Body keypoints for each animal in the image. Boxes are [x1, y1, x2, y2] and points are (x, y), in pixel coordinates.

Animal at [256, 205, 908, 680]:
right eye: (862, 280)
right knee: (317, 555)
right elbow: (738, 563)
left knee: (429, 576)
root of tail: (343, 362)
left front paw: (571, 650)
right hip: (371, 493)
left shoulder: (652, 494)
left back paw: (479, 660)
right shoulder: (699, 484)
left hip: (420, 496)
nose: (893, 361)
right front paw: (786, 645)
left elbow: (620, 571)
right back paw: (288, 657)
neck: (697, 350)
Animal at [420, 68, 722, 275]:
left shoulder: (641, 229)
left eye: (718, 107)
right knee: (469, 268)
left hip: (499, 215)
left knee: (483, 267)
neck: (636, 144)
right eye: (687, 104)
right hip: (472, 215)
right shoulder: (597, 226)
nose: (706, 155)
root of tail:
________________________________________
» **WORK TASK**
Where in the records above does the word "knee" appear? Copy each line that holds it.

» **ANSWER SPACE**
right knee: (317, 555)
left knee: (429, 576)
right knee: (469, 268)
left knee: (483, 267)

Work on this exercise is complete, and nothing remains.